PROMPT: Extract every line below that contains the word "circle".
=====
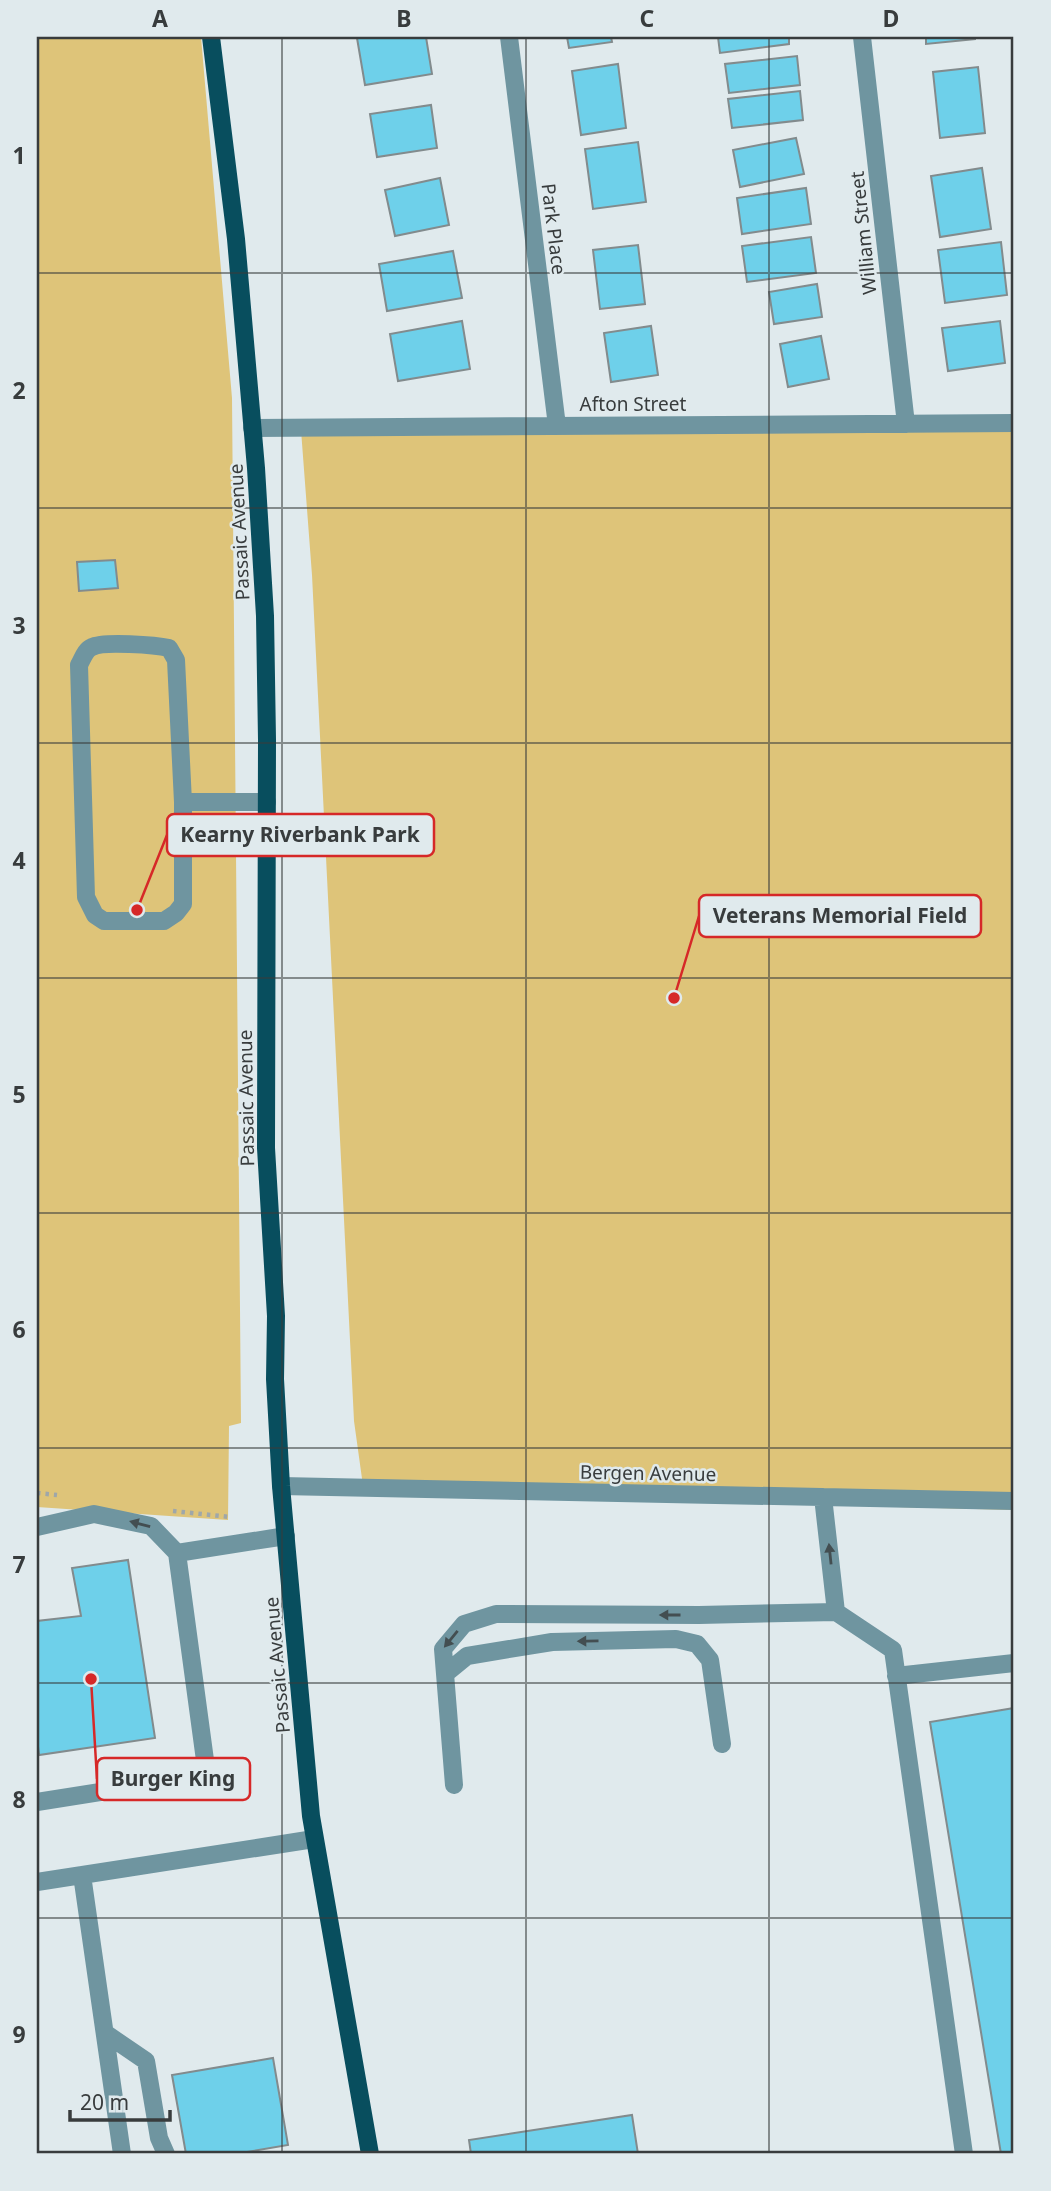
<svg xmlns="http://www.w3.org/2000/svg" width="1051" height="2191" viewBox="0 0 1051 2191" font-family="'Noto Sans',sans-serif">
<style>
.green{fill:#dec479}
.building{fill:#6ed0ea;stroke:#828b8d;stroke-width:2}
.lines{fill:none;stroke-linecap:round;stroke-linejoin:round}
.path{stroke:#9fa7a9;stroke-width:4.5;stroke-dasharray:3.5 5;stroke-linecap:butt}
.minor{stroke:#6f95a0;stroke-width:18}
.major{stroke:#084e5e;stroke-width:18}
.oneway{fill:#434e51}
.grid{fill:none;stroke:#383c3d;stroke-width:2;stroke-opacity:0.55}
.labels{text-anchor:middle;stroke-width:5;stroke-linejoin:round;paint-order:stroke}
.street-label{font-size:19px;fill:#383c3d;stroke:#e0eaed}
.leader{fill:none;stroke:#d62828;stroke-width:2.5}
.callout-dot{fill:#d62828;stroke:#e0eaed;stroke-width:2.5}
.callout{fill:#e0eaed;stroke:#d62828;stroke-width:2.5}
.callout-label{font-size:21px;text-anchor:middle;font-weight:bold;fill:#383c3d}
.neatline{fill:none;stroke:#383c3d;stroke-width:2.5}
.grid-label{font-size:23px;text-anchor:middle;font-weight:bold;fill:#383c3d}
</style>
<rect width="100%" height="100%" fill="#e0eaed"/>
<path class="green" d="M37,37H201L232,398L241,1423L229,1426L228,1520L37,1507Z
M1014,425V1510L364,1493L354,1421L312,575L301,430Z"/>
<path class="building" d="M365,37H426L432,74L365,85L357,38Z
M567,37H611L612,42L569,48Z
M718,37H789V44L720,53Z
M926,37H975V39L926,44Z
M797,56L800,85L729,93L725,64Z
M618,64L626,128L581,135L572,71Z
M978,67L985,133L940,138L933,72Z
M800,91L803,120L732,128L728,99Z
M431,105L437,148L377,157L370,114Z
M796,138L804,174L740,187L733,150Z
M638,142L646,202L593,209L585,149Z
M982,168L991,229L940,237L931,176Z
M440,178L449,225L395,236L385,190Z
M806,188L811,224L742,234L737,198Z
M811,237L816,273L747,282L742,246Z
M1001,242L1007,295L945,303L938,250Z
M638,245L645,304L600,309L593,250Z
M453,251L462,298L387,311L379,264Z
M817,284L822,317L774,324L769,292Z
M462,321L470,369L398,381L390,334Z
M1000,321L1005,363L948,371L942,328Z
M651,326L658,375L611,382L604,333Z
M821,336L829,379L788,387L780,344Z
M115,560L118,588L79,591L77,562Z
M128,1560L155,1738L39,1755L37,1738V1621L81,1616L72,1568Z
M1014,1708V2154H1001L930,1722Z
M273,2058L288,2145L235,2154H186L172,2075Z
M632,2115L638,2154H471L469,2140Z"/>
<g class="lines">
<path class="path" d="M37,1493L57,1495
M173,1511L230,1517"/>
<path class="minor" d="M509,37L557,426
M862,37L906,424
M252,428L1014,423
M183,802L176,660L169,648C156,645 103,641 92,647C85,650 83,658 79,665L86,897L95,915L104,921H164L176,913L183,904V802H267
M281,1486L1014,1501
M823,1497L836,1612
M37,1527L94,1514L151,1526L177,1553L207,1775L37,1802
M177,1553L286,1536
M445,1674L467,1656L552,1642L676,1639L697,1644L710,1660L722,1744
M896,1676L1014,1663
M454,1785L443,1649L464,1624L496,1614L699,1615L836,1612L893,1650L964,2154
M82,1875L122,2154
M37,1882L314,1839
M105,2033L146,2061L159,2138L166,2154"/>
<path class="major" d="M211,37L236,239L256,468L265,616L267,740L266,1148L276,1316L275,1379L281,1486L311,1816L370,2154"/>
</g>
<defs><path id="oneway-solid" d="M-6-.8H1V-3.2L6.5 0L1 3.2V.8H-6Z" transform="scale(1.75)"/></defs>
<g class="oneway">
<use href="#oneway-solid" transform="translate(140 1524) rotate(-165)"/>
<use href="#oneway-solid" transform="translate(830 1554) rotate(-96)"/>
<use href="#oneway-solid" transform="translate(670 1615) rotate(-180)"/>
<use href="#oneway-solid" transform="translate(451 1639) rotate(129)"/>
<use href="#oneway-solid" transform="translate(588 1641) rotate(179)"/>
</g>
<path class="grid" d="M282,37V2154M526,37V2154M769,37V2154M37,273H1014M37,508H1014M37,743H1014M37,978H1014M37,1213H1014M37,1448H1014M37,1683H1014M37,1918H1014"/>
<g class="labels">
<g class="street-label">
<text transform="translate(554 229) rotate(83)" y="7">Park Place</text>
<text transform="translate(863 233) rotate(-96)" y="7">William Street</text>
<text x="633" y="411">Afton Street</text>
<text transform="translate(239 532) rotate(-93)" y="7">Passaic Avenue</text>
<text transform="translate(246 1098) rotate(-91)" y="7">Passaic Avenue</text>
<text transform="translate(648 1473) rotate(1)" y="7">Bergen Avenue</text>
<text transform="translate(277 1665) rotate(-95)" y="7">Passaic Avenue</text>
</g>
</g>
<path class="leader" d="M137 910L167 835M674 998L699 916M91 1679L97 1779"/>
<g class="callout-dot">
<circle cx="137" cy="910" r="7"/>
<circle cx="674" cy="998" r="7"/>
<circle cx="91" cy="1679" r="7"/>
</g>
<g class="callout">
<rect x="167" y="814" width="267" height="42" rx="7"/>
<rect x="699" y="895" width="282" height="42" rx="7"/>
<rect x="97" y="1758" width="153" height="42" rx="7"/>
</g>
<g class="callout-label">
<text x="300" y="842">Kearny Riverbank Park</text>
<text x="840" y="923">Veterans Memorial Field</text>
<text x="173" y="1786">Burger King</text>
</g>
<rect width="1051" height="2191" fill="none" stroke="#e0eaed" stroke-width="77"/>
<path d="M70 2110v10h100v-10" fill="none" stroke="#383c3d" stroke-width="3.5"/>
<text x="80" y="2110" font-size="21" fill="#383c3d" stroke="#e0eaed" stroke-width="5" paint-order="stroke">20 m</text>
<rect x="38" y="38" width="974" height="2114" class="neatline"/>
<g class="grid-label">
<text x="160" y="27">A</text>
<text x="404" y="27">B</text>
<text x="647" y="27">C</text>
<text x="891" y="27">D</text>
<text x="19" y="164">1</text>
<text x="19" y="399">2</text>
<text x="19" y="634">3</text>
<text x="19" y="869">4</text>
<text x="19" y="1103">5</text>
<text x="19" y="1338">6</text>
<text x="19" y="1573">7</text>
<text x="19" y="1808">8</text>
<text x="19" y="2043">9</text>
</g>
</svg>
=====
ANSWER TO THE PROBLEM:
<circle cx="137" cy="910" r="7"/>
<circle cx="674" cy="998" r="7"/>
<circle cx="91" cy="1679" r="7"/>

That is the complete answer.